Minha mãe fechou a porta atrás de nós e deslizou ao meu lado.
— Helenora, já conversamos sobre aparências — sussurrou ela, seu tom tão frio quanto os talheres de prata na mesa.
Owen hesitou na porta por um instante, como se quisesse dizer algo, mas então me lançou um último olhar — um que parecia uma mistura de preocupação e um pedido silencioso para que eu não perdesse a mim mesma naquela noite — antes de se afastar.
Eu estava sozinha.
Ajeitei os ombros e me aproximei da mesa. James se levantou, um gesto de cavalheirismo ensaiado, e puxou uma cadeira para mim.
— Senhorita Hale, é um prazer conhecê-la. Sua mãe já me falou muito sobre a senhorita.
Claro que falou.
— Espero que apenas coisas boas — respondi, forçando um sorriso enquanto me sentava.
— Naturalmente. — Ele riu, acomodando-se de volta. — Ela me contou que a senhorita é uma jovem muito distinta, com uma mente aguçada.
Observei-o por um instante. Ele era um homem de traços elegantes, com cabelo castanho bem penteado e um terno que parecia ter sido feito sob medida. Cada gesto seu era estudado, cada palavra cuidadosamente escolhida.
— E o senhor, Lorde Pembroke? O que posso saber sobre o senhor?
Ele pareceu se divertir com minha pergunta.
— Ah, não há muito a dizer. Sou um homem prático, valorizo a ordem e a tradição. — Ele inclinou levemente a cabeça, os olhos castanhos observando-me com interesse. — Acredito que uma casa bem administrada e uma esposa sensata são as bases de uma vida bem-sucedida.
— Uma esposa sensata? — levantei as sobrancelhas. — E o que seria, exatamente, uma esposa sensata?
Minha mãe pigarreou discretamente ao meu lado, mas ignorei.
James sorriu, como se estivesse gostando do jogo.
— Uma esposa que compreenda o papel que desempenha na sociedade. Que saiba equilibrar a independência com a obediência.
Tão previsível.
— Uma combinação difícil de encontrar, imagino — murmurei, pegando minha taça de vinho.

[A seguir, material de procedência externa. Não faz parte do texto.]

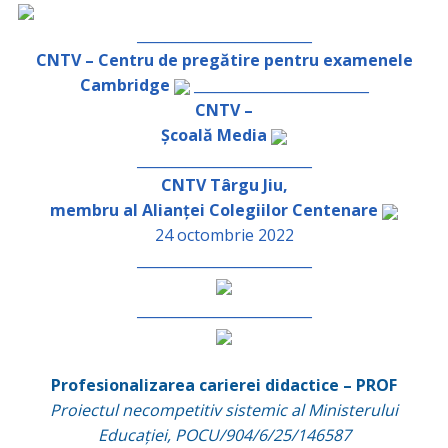
_________________________
CNTV – Centru de pregătire pentru examenele
Cambridge
_________________________
CNTV –
Școală Media
_________________________
CNTV Târgu Jiu,
membru al Alianței Colegiilor Centenare
24 octombrie 2022
_________________________
_________________________
Profesionalizarea carierei didactice – PROF
Proiectul necompetitiv sistemic al Ministerului
Educației, POCU/904/6/25/146587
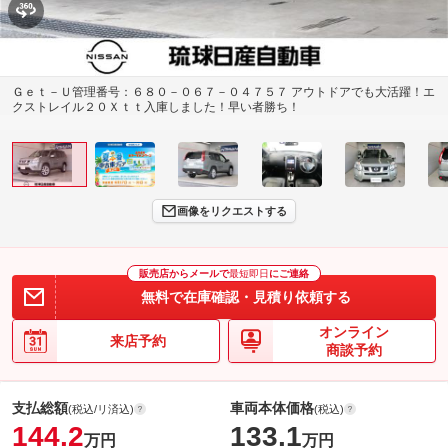
Ｇｅｔ－Ｕ管理番号：６８０－０６７－０４７５７ アウトドアでも大活躍！エ
クストレイル２０Ｘｔｔ入庫しました！早い者勝ち！
画像をリクエストする
販売店からメールで
最短即日
にご連絡
無料で在庫確認・見積り依頼する
オンライン
来店予約
商談予約
支払総額
車両本体価格
(税込/リ済込)
(税込)
144.2
133.1
万円
万円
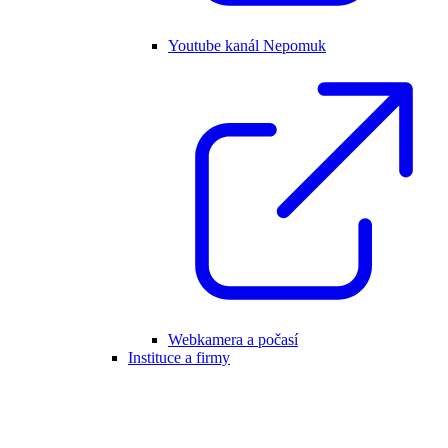
Youtube kanál Nepomuk
Webkamera a počasí
Instituce a firmy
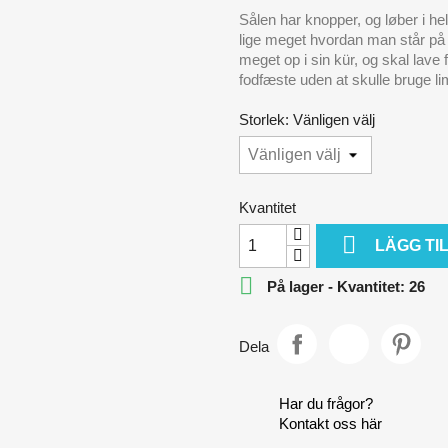
Sålen har knopper, og løber i he
lige meget hvordan man står på 
meget op i sin kür, og skal lave
fodfæste uden at skulle bruge li
Storlek: Vänligen välj
Kvantitet

LÄGG TI

På lager - Kvantitet: 26
Dela
Har du frågor?
Kontakt oss här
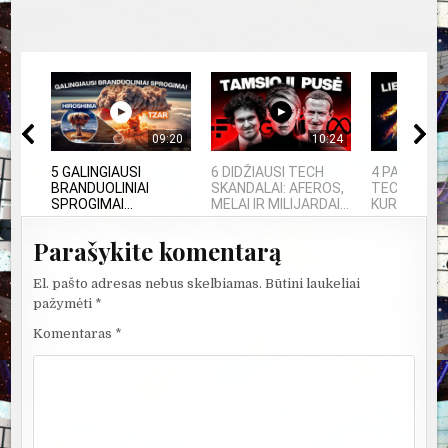
09:20
10:24
5 GALINGIAUSI
6 DIDŽIAUSI TECH
4 PASAULIN
BRANDUOLINIAI
SKANDALAI: AFEROS,
TECHNOLOG
SPROGIMAI...
MELAI IR MILIJARDAI...
KURIAS SUKŪ
Parašykite komentarą
El. pašto adresas nebus skelbiamas.
Būtini laukeliai
pažymėti
*
Komentaras
*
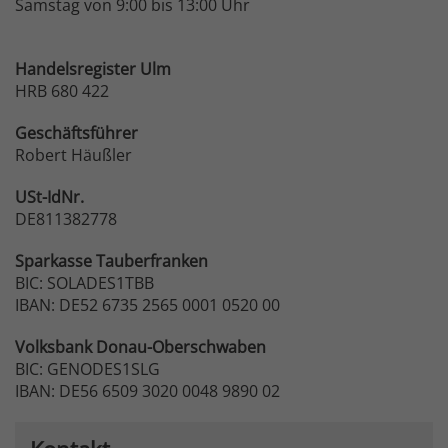
Samstag von 9:00 bis 13:00 Uhr
Handelsregister Ulm
HRB 680 422
Geschäftsführer
Robert Häußler
USt-IdNr.
DE811382778
Sparkasse
Tauberfranken
BIC: SOLADES1TBB
IBAN: DE52 6735 2565 0001 0520 00
Volksbank
Donau-Oberschwaben
BIC: GENODES1SLG
IBAN: DE56 6509 3020 0048 9890 02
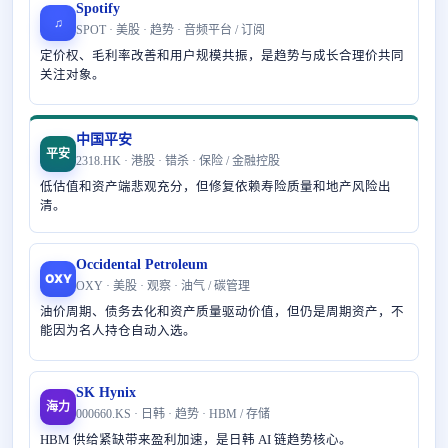
Spotify
♫
SPOT · 美股 · 趋势 · 音频平台 / 订阅
定价权、毛利率改善和用户规模共振，是趋势与成长合理价共同
关注对象。
中国平安
平安
2318.HK · 港股 · 错杀 · 保险 / 金融控股
低估值和资产端悲观充分，但修复依赖寿险质量和地产风险出
清。
Occidental Petroleum
OXY
OXY · 美股 · 观察 · 油气 / 碳管理
油价周期、债务去化和资产质量驱动价值，但仍是周期资产，不
能因为名人持仓自动入选。
SK Hynix
海力
000660.KS · 日韩 · 趋势 · HBM / 存储
HBM 供给紧缺带来盈利加速，是日韩 AI 链趋势核心。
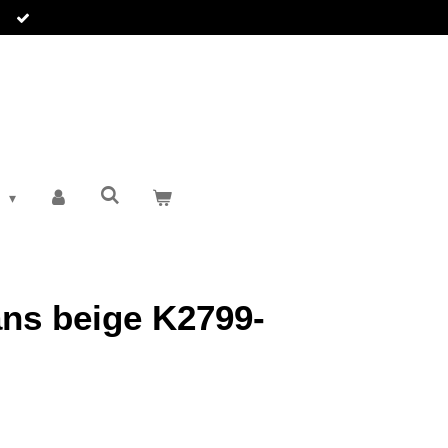
T
ans beige K2799-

— De fato. Mas acredito que algumas jovens ainda possuem esses valores.
Ele sustentou meu olhar, esperando alguma reação.
Sorri, mas não respondi.
O jantar seguiu com conversas triviais, minha mãe fazendo questão de destacar minhas qualidades "adequadas", enquanto meu pai permanecia relativamente silencioso, apenas acenando em concordância quando necessário.
Eu me sentia sufocada.
E então, um murmúrio chamou minha atenção.
Meu irmão, Edmund, estava sentado ao meu lado e sussurrou:
— Se precisar de uma desculpa para sair, posso derramar vinho na sua saia.
Suprimi uma risada.
— Tão heroico, Edmund.
Ele deu de ombros, escondendo um sorriso.
Ao menos alguém estava disposto a me resgatar daquela noite.
Mas eu não precisava ser resgatada.
Não, se alguém irá decidir o meu destino, esse alguém será eu mesma.